Untethering internal information from paper
- By Mark Gross
- Feb 03, 2017
It’s safe to say most content developed today is created in a digital format. In the midst of this digital revolution, many agencies have left their non-electronic content behind, trapped in an unstructured or paper format. It’s not just the content citizens might want to access; it's frequently internal information that is stranded -- training documents, research materials, manuals or archives, for instance.
One organization tackling the digitization of these enormous collections of content is the Federal Library and Information Network. Under the umbrella of the Library of Congress, FEDLINK offers centralized acquisition services for the federal library and information center community, as well as to other federal agencies and offices, including those in the District of Columbia. It serves federal libraries and information centers as their purchasing, training and resource-sharing consortium and helps with digitization efforts.

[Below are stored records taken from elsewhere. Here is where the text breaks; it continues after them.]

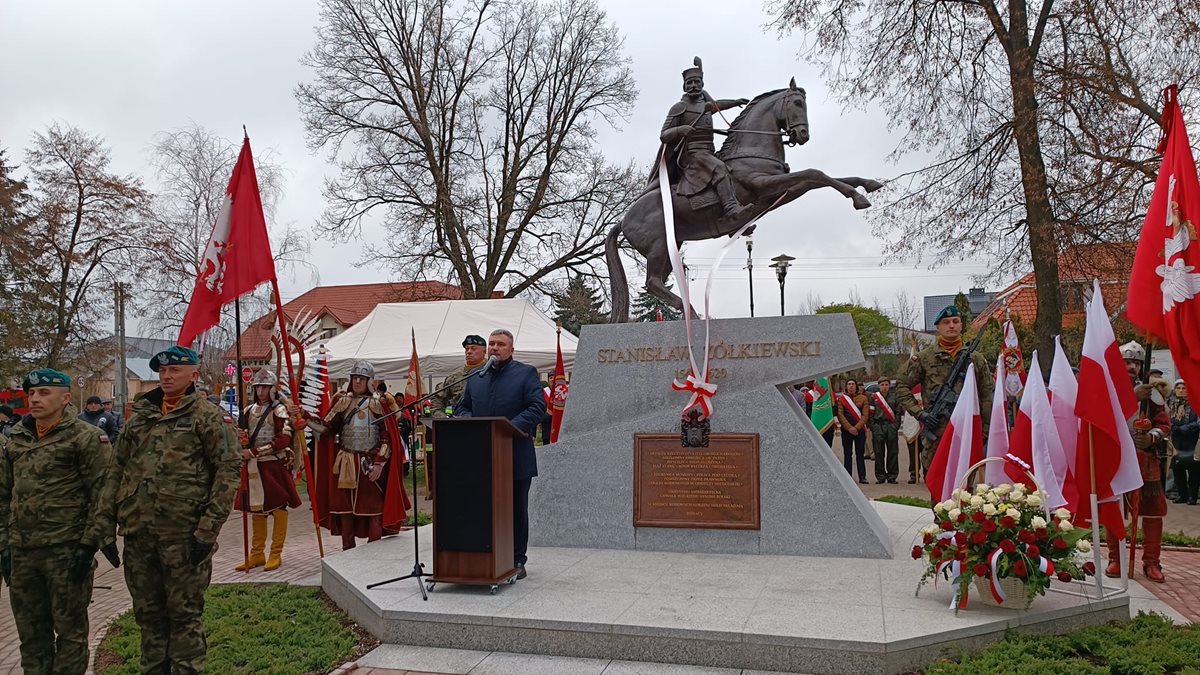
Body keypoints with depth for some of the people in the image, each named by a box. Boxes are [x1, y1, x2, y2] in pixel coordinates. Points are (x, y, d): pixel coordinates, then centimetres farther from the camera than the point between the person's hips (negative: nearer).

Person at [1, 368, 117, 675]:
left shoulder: (87, 438, -7)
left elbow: (103, 495, -10)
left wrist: (90, 543, -14)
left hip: (66, 552, -6)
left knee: (69, 630, 4)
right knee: (30, 633, 15)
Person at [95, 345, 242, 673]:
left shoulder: (209, 417, -5)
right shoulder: (140, 417, 14)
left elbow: (229, 470, -11)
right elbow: (118, 471, 17)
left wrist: (208, 529, -16)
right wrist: (105, 520, 9)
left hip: (184, 536, -6)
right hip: (138, 534, 6)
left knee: (184, 613, 4)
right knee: (148, 612, 16)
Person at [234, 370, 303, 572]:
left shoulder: (279, 410, -6)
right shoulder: (249, 410, 12)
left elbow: (284, 439, -16)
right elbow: (241, 435, 21)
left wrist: (254, 452, -18)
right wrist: (241, 440, -5)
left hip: (275, 465, -6)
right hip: (253, 467, 6)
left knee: (278, 507, 1)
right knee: (256, 509, 10)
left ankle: (276, 554, 8)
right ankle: (257, 554, 19)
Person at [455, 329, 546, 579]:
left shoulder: (526, 373, 0)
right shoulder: (475, 377, 14)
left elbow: (538, 407, -8)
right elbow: (461, 407, 17)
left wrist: (510, 427, -19)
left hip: (516, 458, -3)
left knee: (517, 510, 6)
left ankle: (517, 560, 15)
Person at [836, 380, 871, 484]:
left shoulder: (863, 398, 6)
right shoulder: (841, 398, 5)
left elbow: (865, 415, -1)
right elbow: (840, 415, -2)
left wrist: (857, 427, -11)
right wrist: (849, 428, -11)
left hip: (860, 429, 0)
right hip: (846, 430, 0)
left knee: (860, 454, 2)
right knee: (847, 454, 2)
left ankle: (862, 477, 4)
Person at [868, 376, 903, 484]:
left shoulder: (894, 396, 9)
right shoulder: (873, 397, 7)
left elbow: (898, 412, 7)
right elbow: (870, 414, 5)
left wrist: (895, 426, -4)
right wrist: (872, 427, -4)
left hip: (891, 427, 1)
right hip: (878, 426, 0)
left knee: (893, 452, 1)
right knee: (879, 453, 1)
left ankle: (892, 476, 8)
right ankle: (880, 476, 8)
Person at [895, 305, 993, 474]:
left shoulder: (976, 358, 9)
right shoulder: (924, 357, 4)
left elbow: (987, 396, 10)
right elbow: (902, 386, 6)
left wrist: (986, 431, 4)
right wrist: (918, 412, -6)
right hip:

The Bureau of Economic Analysis, for example, took advantage of the FEDLINK program. It had over 2 million print pages of various types of internal documents that served as valuable research materials for the agency’s staff. Before the BEA offices moved to another location, officials decided to digitize this material to make it more accessible and mitigate the problems of moving the physical documents to the new location. Additionally BEA wanted to wring more value out of its content, and boost productivity, usability and efficiency.
The months-long, complex conversion included optical character recognition processing, generation of metadata, digitization of microforms, maps, posters and computer print-outs. The project was supported by an automated production control system that regulated the workflow and allowed full tracking of each item being processed. It also gave BEA a complete, secure web-based reporting and approval platform. As a result, the agency’s content was more searchable, findable and usable -- and the effort reduced the amount of floor space dedicated to storing documents.
Likewise, like the United States Patent and Trademark Office set up a system to automate the process to convert the paperwork it receives into fully automated Extensible Markup Language files -- documents that are both human- and machine-readable.
Untethering information from print formats can generate internal efficiencies and help agencies better meet their mission of disseminating information to their constituencies.
Mark Gross is president of Data Conversion Laboratory (DCL).